As a “child of the family” applicant Mr S firstly had to prove that he was eligible to pursue the claim. As a step-son he was not automatically entitled to do so claim under the 1975 Act in the same way a child is automatically entitled to do so on production of their birth certificate. Mr S therefore relied upon the fact that K had left his mother for Mrs S when he was only 16 and his relationship with K and Mrs S grew to be a strong one. After K’s death, his relationship with Mrs S flourished not least because he had promised his father that he would look after her like she was his mother. They often went on holiday together and Mrs S ensured she gifted some of the proceeds of K’s French property to Mr S when K died.
Mr S relied upon the following subsections of section 3 of the 1975 Act in support of his claim:-
- 3(1)(a)- the financial need for provision (particularly the level of his debts and need for capital to secure his future in retirement) as compared to;
- 3(1)(c)- B, K, C, S and Ch’s lesser need for provision;
- 3(1)(e)- the estate was of a sufficient size to make provision for him as well as the remaining beneficiaries
- 3(1)(d) and (g)- the deceased’s conduct in promising to provide for Mr S over many years coupled with the obligation which her estate owed to make provision for Mr S given that she had inherited K’s estate and it was K’s inheritance from his own father which had made the largest contribution to setting K and Mrs S up in business- a business which fed directly into the value of Mrs S’s estate.
A limitation standstill of Mr S’s claim was entered into so that Mr S did not need to issue court proceedings by the 6 month deadline following the date of the Grant of Probate. This enabled the parties to exchange a letter of claim and letter of response and set up arrangements for mediation.

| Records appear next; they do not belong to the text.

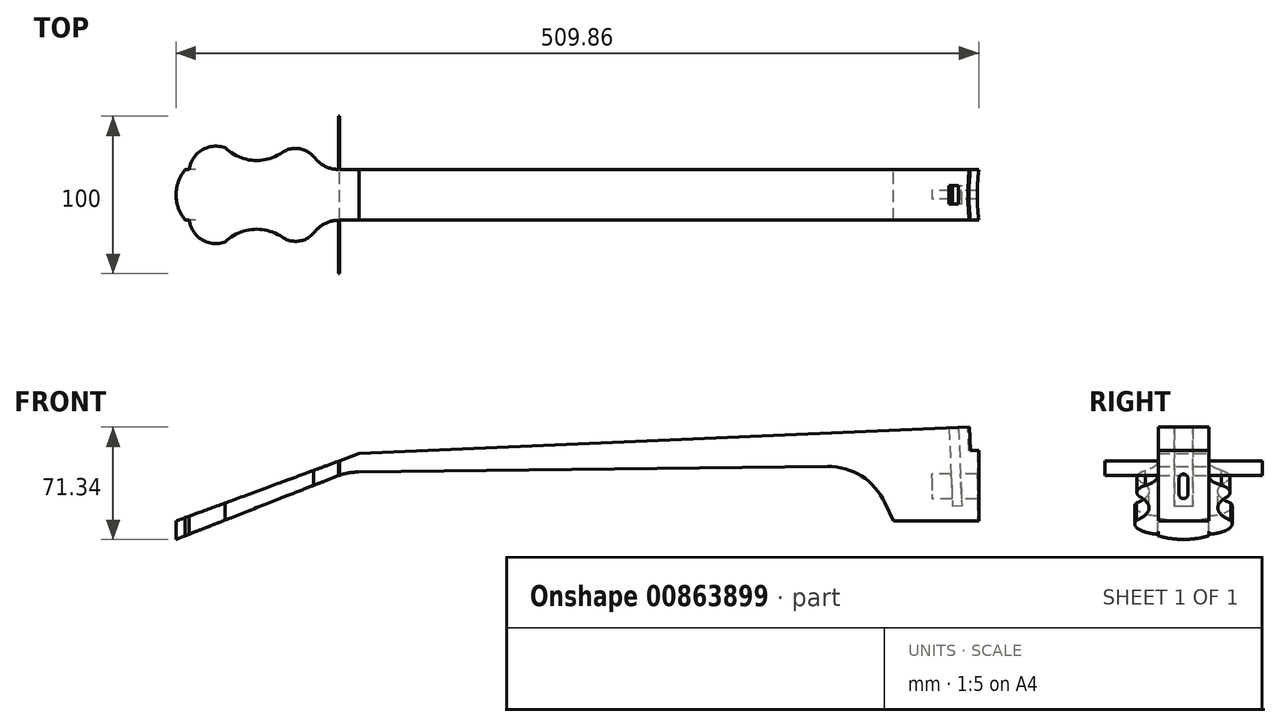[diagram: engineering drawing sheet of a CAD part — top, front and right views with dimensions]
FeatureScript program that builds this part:
annotation { "Feature Type Name" : "Feature", "Feature Type Description" : "" }
export const myFeature = defineFeature(function(context is Context, id is Id, definition is map)
    precondition{}
    {
        {
            var Q0;
            Q0=qCreatedBy(makeId("Front.planeOp"),FACE);
            var sketch = newSketch(context, id + "F0", { "sketchPlane" : qUnion([Q0])});
            skLineSegment(sketch, "E0.bottom", {"start": v(-76.22, 15.21) * mm, "end": v(250.9, 15.21) * mm});
            skLineSegment(sketch, "E0.top", {"start": v(195.63, -44.79) * mm, "end": v(250.9, -44.79) * mm});
            skLineSegment(sketch, "E0.right", {"start": v(250.9, 15.21) * mm, "end": v(250.9, -44.79) * mm});
            skPoint(sketch, "E1.orphan", {"position": v(250.9, 0) * mm});
            skLineSegment(sketch, "E2.bottom", {"start": v(250.9, 15.21) * mm, "end": v(-260.04, 15.21) * mm, "construction": true});
            skLineSegment(sketch, "E2.top", {"start": v(250.9, -44.79) * mm, "end": v(-260.04, -44.79) * mm, "construction": true});
            skLineSegment(sketch, "E2.left", {"start": v(250.9, 15.21) * mm, "end": v(250.9, -44.79) * mm, "construction": true});
            skLineSegment(sketch, "E2.right", {"start": v(-260.04, 15.21) * mm, "end": v(-260.04, -44.79) * mm, "construction": true});
            skLineSegment(sketch, "E3", {"start": v(250.9, 15.21) * mm, "end": v(-143.72, -2.02) * mm});
            skLineSegment(sketch, "E4", {"start": v(-143.72, -2.02) * mm, "end": v(-260.04, -44.79) * mm});
            skLineSegment(sketch, "E5", {"start": v(-158.15, -16.4) * mm, "end": v(-260.04, -56.44) * mm});
            skLineSegment(sketch, "E6", {"start": v(-144, -13.64) * mm, "end": v(153.56, -10.13) * mm});
            skLineSegment(sketch, "E7", {"start": v(195.63, -44.79) * mm, "end": v(190.35, -33.35) * mm});
            skPoint(sketch, "E8.visualSharp", {"position": v(-151.32, -13.72) * mm});
            skArc(sketch, "E8.filletArc", {"start": v(-144, -13.64) * mm, "mid": v(-151.2, -14.38) * mm, "end": v(-158.15, -16.4) * mm});
            skPoint(sketch, "E9.visualSharp", {"position": v(179.48, -9.82) * mm});
            skArc(sketch, "E9.filletArc", {"start": v(190.35, -33.35) * mm, "mid": v(175.39, -16.3) * mm, "end": v(153.56, -10.13) * mm});
            skPoint(sketch, "E10", {"position": v(-143.72, -2.02) * mm});
            skPoint(sketch, "E11", {"position": v(-260.04, -44.79) * mm});
            skLineSegment(sketch, "E12", {"start": v(-260.04, -44.79) * mm, "end": v(-260.04, -56.44) * mm});
            skPoint(sketch, "E13", {"position": v(-260.04, -56.44) * mm});
            skLineSegment(sketch, "E14", {"start": v(-143.72, -2.02) * mm, "end": v(-143.72, -13.63) * mm, "construction": true});
            skPoint(sketch, "E15", {"position": v(-143.72, -13.63) * mm});
            skSolve(sketch);
        }
        {
            var Q0;
            Q0=makeQuery(id+"F0.imprint","IMPRINT",FACE,{"disambiguationData":[TD([[makeQuery(id+"F0.imprint","IMPRINT",EDGE,{"derivedFrom":sQuery(id+"F0.wireOp",EDGE,"E0.bottom")}),-1.0]])]});
            var Q1;
            Q1=makeQuery(id+"F0.imprint","IMPRINT",FACE,{"disambiguationData":[TD([[makeQuery(id+"F0.imprint","IMPRINT",EDGE,{"derivedFrom":sQuery(id+"F0.wireOp",EDGE,"E0.top")}),1.0]])]});
            extrude(context, id + "F1", {"entities" : qUnion([Q0, Q1]), "endBound" : BoundingType.SYMMETRIC, "depth" : 32 * mm, "offsetDistance" : 25 * mm});
        }
        {
            var Q0;
            Q0=makeQuery(id+"F1.opExtrude","SWEPT_FACE",FACE,{"disambiguationData":[OSD([sQuery(id+"F0.wireOp",EDGE,"E0.top")])]});
            var sketch = newSketch(context, id + "F2", { "sketchPlane" : qUnion([Q0])});
            skLineSegment(sketch, "E16", {"start": v(240.9, 0) * mm, "end": v(568.8, 0) * mm, "construction": true});
            skPoint(sketch, "E17", {"position": v(388.9, 0) * mm});
            skCircle(sketch, "E18", {"center": v(388.9, 0) * mm, "radius": 140 * mm});
            skSolve(sketch);
        }
        {
            var Q0;
            Q0=sQuery(id+"F2.wireOp",VERTEX,"E17");
            var Q1;
            Q1=makeQuery(id+"F1.opExtrude","SWEPT_BODY",BODY,{"disambiguationData":[OSD([sQuery(id+"F0.wireOp",EDGE,"E0.top"),sQuery(id+"F0.wireOp",EDGE,"E0.right"),sQuery(id+"F0.wireOp",EDGE,"E3"),sQuery(id+"F0.wireOp",EDGE,"E4"),sQuery(id+"F0.wireOp",EDGE,"E5"),sQuery(id+"F0.wireOp",EDGE,"dch4oOjl-po2X-NTcd-wBgV-2fWfEdsUv7Ez"),sQuery(id+"F0.wireOp",EDGE,"E6"),sQuery(id+"F0.wireOp",EDGE,"E7"),sQuery(id+"F0.wireOp",EDGE,"E8.filletArc"),sQuery(id+"F0.wireOp",EDGE,"E9.filletArc")])]});
            hole(context, id + "F3", {"style" : HoleStyle.SIMPLE, "endStyle" : HoleEndStyle.THROUGH, "holeDiameter" : 280 * mm, "majorDiameter" : 5 * mm, "isTappedThrough" : true, "tappedDepth" : 12 * mm, "tapClearance" : 3, "locations" : qUnion([Q0]), "scope" : qUnion([Q1])});
        }
        {
            var Q0;
            Q0=qCreatedBy(makeId("Front.planeOp"),FACE);
            var sketch = newSketch(context, id + "F4", { "sketchPlane" : qUnion([Q0])});
            skLineSegment(sketch, "E19", {"start": v(-239.97, -48.56) * mm, "end": v(-260.04, -56.42) * mm});
            skLineSegment(sketch, "E20", {"start": v(-260.04, -44.79) * mm, "end": v(-156.2, -6.6) * mm});
            skLineSegment(sketch, "E21", {"start": v(-156.2, -6.6) * mm, "end": v(-156.2, -15.7) * mm, "construction": true});
            skLineSegment(sketch, "E22", {"start": v(-156.2, -6.6) * mm, "end": v(-156.2, -15.7) * mm});
            skPoint(sketch, "E23", {"position": v(-156.2, -15.7) * mm});
            skLineSegment(sketch, "E24", {"start": v(-260.04, -44.79) * mm, "end": v(-260.04, -56.44) * mm});
            skLineSegment(sketch, "E25", {"start": v(-260.04, -56.44) * mm, "end": v(-156.2, -15.7) * mm});
            skSolve(sketch);
        }
        {
            var Q0;
            Q0=makeQuery(id+"F4.imprint","IMPRINT",FACE,{"disambiguationData":[TD([[makeQuery(id+"F4.imprint","IMPRINT",EDGE,{"derivedFrom":sQuery(id+"F4.wireOp",EDGE,"E19")}),-1.0]])]});
            extrude(context, id + "F5", {"entities" : qUnion([Q0]), "operationType" : NewBodyOperationType.ADD, "endBound" : BoundingType.SYMMETRIC, "depth" : 100 * mm, "offsetDistance" : 25 * mm});
        }
        {
            var Q0;
            Q0=qCreatedBy(makeId("Top.planeOp"),FACE);
            var sketch = newSketch(context, id + "F6", { "sketchPlane" : qUnion([Q0])});
            skLineSegment(sketch, "E26", {"start": v(-22.9, 0) * mm, "end": v(-271.53, 0) * mm, "construction": true});
            skPoint(sketch, "E27", {"position": v(-156.8, 0) * mm});
            skPoint(sketch, "E28", {"position": v(-260.04, 0) * mm});
            skPoint(sketch, "E29", {"position": v(-260.04, 50) * mm});
            skPoint(sketch, "E30", {"position": v(-156.8, 50) * mm});
            skArc(sketch, "E31", {"start": v(-172.53, 24.22) * mm, "mid": v(-165.64, 18.27) * mm, "end": v(-156.8, 16.12) * mm});
            skArc(sketch, "E32", {"start": v(-254.15, 16.1) * mm, "mid": v(-258.52, 8.57) * mm, "end": v(-260.04, 0) * mm});
            skLineSegment(sketch, "E33", {"start": v(-254.15, 16.1) * mm, "end": v(-251.7, 16.1) * mm});
            skArc(sketch, "E34", {"start": v(-228.96, 29.97) * mm, "mid": v(-243.62, 28.43) * mm, "end": v(-251.7, 16.1) * mm});
            skArc(sketch, "E35", {"start": v(-228.96, 29.97) * mm, "mid": v(-211.3, 21.9) * mm, "end": v(-192.54, 26.9) * mm});
            skArc(sketch, "E36", {"start": v(-192.54, 26.9) * mm, "mid": v(-181.35, 29.3) * mm, "end": v(-171.7, 23.13) * mm});
            skLineSegment(sketch, "E37", {"start": v(-260.04, 50) * mm, "end": v(-260.04, 0) * mm});
            skLineSegment(sketch, "E38", {"start": v(-260.04, 50) * mm, "end": v(-156.8, 50) * mm});
            skLineSegment(sketch, "E39", {"start": v(-156.8, 16.12) * mm, "end": v(-156.8, 50) * mm});
            skArc(sketch, "E40.MirrorCS", {"start": v(-228.96, -29.97) * mm, "mid": v(-243.62, -28.43) * mm, "end": v(-251.7, -16.1) * mm});
            skLineSegment(sketch, "E41.MirrorCS", {"start": v(-254.15, -16.1) * mm, "end": v(-251.7, -16.1) * mm});
            skArc(sketch, "E42.MirrorCS", {"start": v(-254.15, -16.1) * mm, "mid": v(-258.52, -8.57) * mm, "end": v(-260.04, 0) * mm});
            skLineSegment(sketch, "E43.MirrorCS", {"start": v(-260.04, -50) * mm, "end": v(-260.04, 0) * mm});
            skArc(sketch, "E44.MirrorCS", {"start": v(-228.96, -29.97) * mm, "mid": v(-211.3, -21.9) * mm, "end": v(-192.54, -26.9) * mm});
            skLineSegment(sketch, "E45.MirrorCS", {"start": v(-260.04, -50) * mm, "end": v(-156.8, -50) * mm});
            skArc(sketch, "E46.MirrorCS", {"start": v(-192.54, -26.9) * mm, "mid": v(-181.35, -29.3) * mm, "end": v(-171.7, -23.13) * mm});
            skArc(sketch, "E47.MirrorCS", {"start": v(-172.53, -24.22) * mm, "mid": v(-165.64, -18.27) * mm, "end": v(-156.8, -16.12) * mm});
            skLineSegment(sketch, "E48.MirrorCS", {"start": v(-156.8, -16.12) * mm, "end": v(-156.8, -50) * mm});
            skSolve(sketch);
        }
        {
            var Q0;
            Q0 = qSketchRegion(id + "F6", true);
            extrude(context, id + "F7", {"entities" : qUnion([Q0]), "operationType" : NewBodyOperationType.REMOVE, "oppositeDirection" : true, "depth" : 100 * mm, "offsetDistance" : 25 * mm});
        }
        {
            var Q0;
            Q0=makeQuery(id+"F1.opExtrude","SWEPT_FACE",FACE,{"disambiguationData":[OSD([sQuery(id+"F0.wireOp",EDGE,"E3")])]});
            var sketch = newSketch(context, id + "F8", { "sketchPlane" : qUnion([Q0])});
            skPoint(sketch, "E49.startSnap0", {"position": v(249.32, 0) * mm});
            skLineSegment(sketch, "E50", {"start": v(246.75, 0) * mm, "end": v(167.53, 0) * mm, "construction": true});
            skLineSegment(sketch, "E51", {"start": v(237.36, 5.84) * mm, "end": v(237.36, 0) * mm});
            skLineSegment(sketch, "E52", {"start": v(237.36, 5.84) * mm, "end": v(231.35, 5.84) * mm});
            skLineSegment(sketch, "E53", {"start": v(231.35, 5.84) * mm, "end": v(231.35, 0) * mm});
            skPoint(sketch, "E54.MirrorCS.end.orphan", {"position": v(237.36, 0) * mm});
            skLineSegment(sketch, "E55.MirrorCS", {"start": v(237.36, -5.84) * mm, "end": v(237.36, 0) * mm});
            skLineSegment(sketch, "E56.MirrorCS", {"start": v(237.36, -5.84) * mm, "end": v(231.35, -5.84) * mm});
            skLineSegment(sketch, "E57.MirrorCS", {"start": v(231.35, -5.84) * mm, "end": v(231.35, 0) * mm});
            skSolve(sketch);
        }
        {
            var Q0;
            Q0 = qSketchRegion(id + "F8", true);
            extrude(context, id + "F9", {"entities" : qUnion([Q0]), "operationType" : NewBodyOperationType.REMOVE, "oppositeDirection" : true, "depth" : 50 * mm, "offsetDistance" : 25 * mm, "hasDraft" : true, "draftAngle" : 0 * degree, "draftPullDirection" : true});
        }
        {
            var Q0;
            Q0=qCreatedBy(makeId("Right.planeOp"),FACE);
            var sketch = newSketch(context, id + "F10", { "sketchPlane" : qUnion([Q0])});
            skLineSegment(sketch, "E58", {"start": v(-41.25, 0) * mm, "end": v(48.15, 0) * mm, "construction": true});
            skLineSegment(sketch, "E59", {"start": v(0, 14.2) * mm, "end": v(0, -27.81) * mm, "construction": true});
            skLineSegment(sketch, "E60.right", {"start": v(0, -17.75) * mm, "end": v(0, -27.81) * mm});
            skArc(sketch, "E61", {"start": v(-2.78, -17.75) * mm, "mid": v(-1.97, -15.78) * mm, "end": v(0, -14.97) * mm});
            skArc(sketch, "E62", {"start": v(-2.78, -27.81) * mm, "mid": v(-1.97, -29.78) * mm, "end": v(0, -30.6) * mm});
            skLineSegment(sketch, "E63", {"start": v(-2.78, -17.75) * mm, "end": v(-2.78, -27.81) * mm});
            skArc(sketch, "E64.MirrorCS", {"start": v(2.78, -17.75) * mm, "mid": v(1.97, -15.78) * mm, "end": v(0, -14.97) * mm});
            skLineSegment(sketch, "E65.MirrorCS", {"start": v(2.78, -17.75) * mm, "end": v(2.78, -27.81) * mm});
            skArc(sketch, "E66.MirrorCS", {"start": v(2.78, -27.81) * mm, "mid": v(1.97, -29.78) * mm, "end": v(0, -30.6) * mm});
            skSolve(sketch);
        }
        {
            var Q0;
            Q0 = qSketchRegion(id + "F10", true);
            extrude(context, id + "F11", {"entities" : qUnion([Q0]), "operationType" : NewBodyOperationType.REMOVE, "endBound" : BoundingType.THROUGH_ALL, "depth" : 25 * mm, "offsetDistance" : 25 * mm, "hasSecondDirection" : true, "secondDirectionOppositeDirection" : false, "secondDirectionDepth" : 220 * mm});
        }
        {
            var Q0;
            Q0=makeQuery(id+"F1.opExtrude","SWEPT_FACE",FACE,{"disambiguationData":[OSD([sQuery(id+"F0.wireOp",EDGE,"E3")])]});
            var sketch = newSketch(context, id + "F12", { "sketchPlane" : qUnion([Q0])});
            skLineSegment(sketch, "E67", {"start": v(-143.68, 0) * mm, "end": v(485.18, 0) * mm, "construction": true});
            skPoint(sketch, "E68", {"position": v(389.32, 0) * mm});
            skCircle(sketch, "E69", {"center": v(389.32, 0) * mm, "radius": 146 * mm});
            skCircle(sketch, "E70", {"center": v(382.3, 0) * mm, "radius": 5.84 * mm});
            skSolve(sketch);
        }
        {
            var Q0;
            Q0 = qSketchRegion(id + "F12", true);
            extrude(context, id + "F13", {"entities" : qUnion([Q0]), "operationType" : NewBodyOperationType.REMOVE, "oppositeDirection" : true, "depth" : 15 * mm, "offsetDistance" : 25 * mm});
        }
    });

Settlement terms were reached at mediation in January 2013 whereby Mr S received one quarter of the net estate, inclusive of payment of his legal costs. However, as S and Ch were minor children this was not the end of the matter and it was necessary to apply to the court for approval of the terms of settlement (a requirement the Court Rules insist upon where money due to children is being varied). The Court approved the terms of settlement and the administration of the estate was then completed.
The facts of this case are not uncommon where second families are concerned. We are regularly consulted by step-children whose parent has left their estate to a new spouse who then passes the estate on to their own family by a previous marriage – disinheriting the step child. This case was complicated by concerns surrounding the deceased’s capacity to execute the Will, but ultimately came down to trying to get back to a position which was fair. The executors of the estate were sensible and willing to recognise what was fair in this situation so that settlement at mediation was, in the end, reasonably straight forward.
Step-child 1975 Act claims can be more difficult than conventional adult child 1975 Act claims due to the added hurdle of proving that an applicant satisfies the “child of the family” definition. However, this case is a good example of how obtaining enough background evidence to support the nature of that relationship (and thus the unfair outcome from the Will) can make the difference in encouraging sensible parties to settle a claim without extensive litigation costs reducing the assets of the estate.